--- Task requirements ---
**a)** Name every thing that the personal journal says you could leave your cell with at old Folsom.
**b)** Please extract from the personal journal, word for word, everything from "Personal Journal 8/27" down to "song continues on.".

### Extract to read ###

Sept. 17, 2019

Personal Journal 8/27 to 9/5

by Steve J. Burkett (author's profile)

Transcription

kd4n
Personal Journal

8/27/19
Tuesday
The song begins and ends with the singer crying on a cold concrete floor - the song is about being left standing on a street corner and the long walk home, head down, move on: the song continues on.
3:20 A.M. This might seem long - I could no longer lay in bed with my eyes open - my mind racing going nowhere. I fear crying in my sleep - first rule; show no weakness - even in old age where you've become worn-out, broken down from long use, a reclusive poet too fragile for the rigors of this world. Where was I before my mind wondered off to where I could once sit and write for hours without feeling pain - now my ass goes to sleep after what seems like a few minutes of sitting in one position. Another blood draw this morning/ My arm is still bruised and sore from last week but looking at my arm I have a few bruises, one big one where I bumped the arm on the top bunk while putting my shirt on. I don't move very fast anymore so I couldn't have hit it that hard. :)

8/29/19
I keep thinking that maybe, just maybe, I should of(?). Another long night. Yesterday was nice. There was a morning cloud cover from a passing thunder-storm - we could hear the thunder roaring in the distance and see the lightning high up in the mountains - could almost feel the rain and it hailed at Lake Tahoe. There was a soft wind pushing it cooling things down just a little. The weatherperson says low 90's for the next seven days. Now that may sound warm to some but after all the three digit days this is a cool off :) Still if I could I would go to breakfast in my underwear but they won't let you in if you don't have a blue shirt and pants on. I remember a lot of times at old Folsom when you couldn't leave your cell with anything more than your shower shoes, drawer, and tee-shirt and maybe a pair of socks - let me tell you it was cold in that chow-hall in Dec. and Jan.. Cold fish at three in the morning: they had to feed you a hot meal every three days. Food still bad.
To my brother James: Happy Birthday....I read somewhere that we become what we love - I hope not - because as much as I love you I wouldn't want to be you and have to put up with me :) Love is the grandest healing + drawing power I know of.

### Extracted records ###

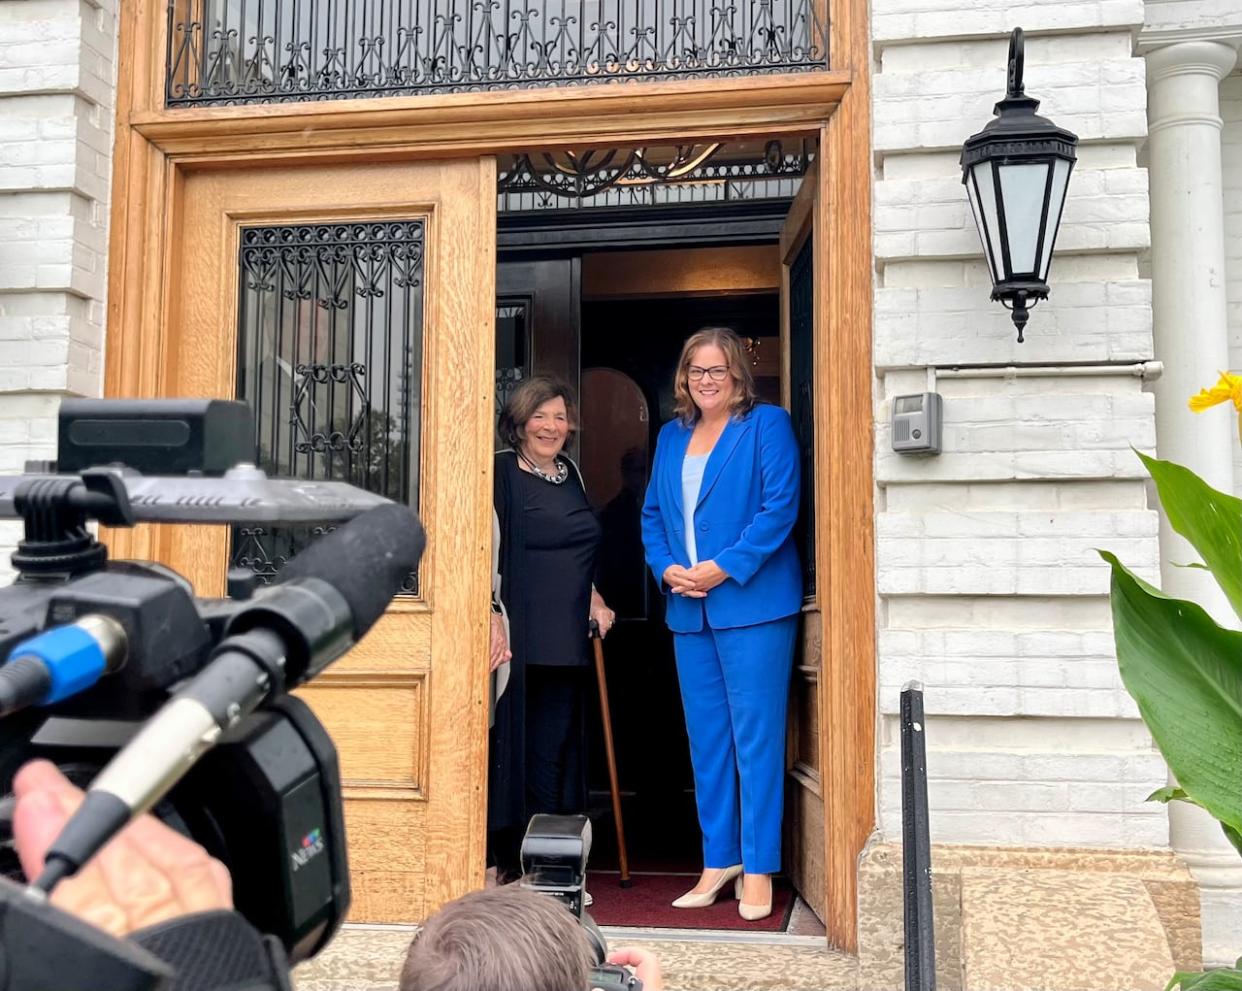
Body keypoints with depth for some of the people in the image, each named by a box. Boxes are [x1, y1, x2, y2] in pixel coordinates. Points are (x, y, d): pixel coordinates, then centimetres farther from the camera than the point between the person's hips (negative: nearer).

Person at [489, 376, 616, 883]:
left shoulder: (570, 472, 16)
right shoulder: (502, 471, -5)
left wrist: (593, 600, 13)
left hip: (565, 638, 6)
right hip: (520, 636, -6)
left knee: (557, 746, 9)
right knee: (516, 742, -2)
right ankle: (512, 861, 10)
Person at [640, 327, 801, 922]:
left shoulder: (767, 425, -1)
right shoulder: (671, 436, 17)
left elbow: (780, 507, -11)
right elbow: (653, 514, 17)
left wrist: (723, 568, -16)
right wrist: (667, 569, -2)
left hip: (752, 604, -6)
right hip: (688, 609, 6)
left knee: (756, 739, -3)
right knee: (706, 741, 11)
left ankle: (758, 872, 6)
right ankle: (718, 862, 21)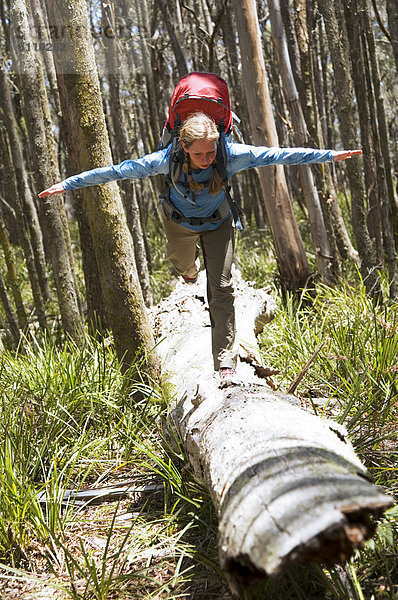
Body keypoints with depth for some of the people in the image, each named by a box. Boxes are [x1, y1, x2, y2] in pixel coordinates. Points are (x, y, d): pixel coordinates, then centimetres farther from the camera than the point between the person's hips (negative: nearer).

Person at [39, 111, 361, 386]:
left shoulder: (232, 155, -33)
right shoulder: (167, 160, -34)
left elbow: (278, 155, -28)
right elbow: (118, 170, -29)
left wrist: (330, 155, -25)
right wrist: (68, 184, -26)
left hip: (217, 223, -1)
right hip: (180, 222, 1)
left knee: (221, 287, -10)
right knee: (182, 263, 30)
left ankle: (225, 359, -4)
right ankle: (190, 268, 71)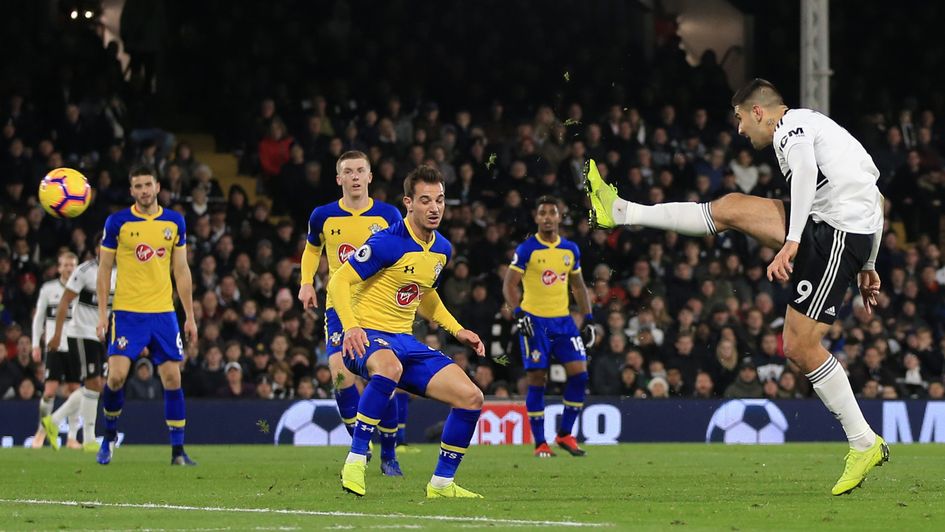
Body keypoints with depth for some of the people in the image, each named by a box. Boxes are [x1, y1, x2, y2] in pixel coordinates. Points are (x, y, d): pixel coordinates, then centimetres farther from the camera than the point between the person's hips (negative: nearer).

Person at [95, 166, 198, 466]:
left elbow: (181, 271, 11)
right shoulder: (117, 222, -1)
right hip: (127, 312, -2)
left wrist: (190, 317, 8)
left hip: (163, 312, 2)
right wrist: (102, 313, -3)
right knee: (116, 376, -12)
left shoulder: (175, 222, 6)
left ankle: (178, 450, 4)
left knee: (172, 378, -2)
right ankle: (109, 437, 12)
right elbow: (105, 268, 4)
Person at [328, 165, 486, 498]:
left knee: (471, 398, -4)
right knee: (389, 366, -44)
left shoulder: (442, 249, 9)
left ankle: (442, 483, 10)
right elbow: (339, 282, -17)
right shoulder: (388, 243, -15)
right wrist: (351, 327, -31)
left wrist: (457, 330, 17)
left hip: (405, 341, 7)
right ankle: (355, 462, -36)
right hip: (367, 338, -7)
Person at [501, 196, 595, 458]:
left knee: (579, 374, -6)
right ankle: (540, 443, 3)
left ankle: (565, 435, 7)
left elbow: (578, 286, 18)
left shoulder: (571, 249, 9)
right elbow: (509, 285, -7)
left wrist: (588, 319, 11)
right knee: (537, 380, -4)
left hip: (563, 320, 4)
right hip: (534, 321, -4)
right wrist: (518, 313, -22)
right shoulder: (526, 249, -5)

###

--- Answers for each item ---
**a)** shower shoes, drawer, tee-shirt, and maybe a pair of socks

**b)**
Personal Journal 8/27 to 9/5

by Steve J. Burkett (author's profile)

Transcription

kd4n
Personal Journal

8/27/19
Tuesday
The song begins and ends with the singer crying on a cold concrete floor - the song is about being left standing on a street corner and the long walk home, head down, move on: the song continues on.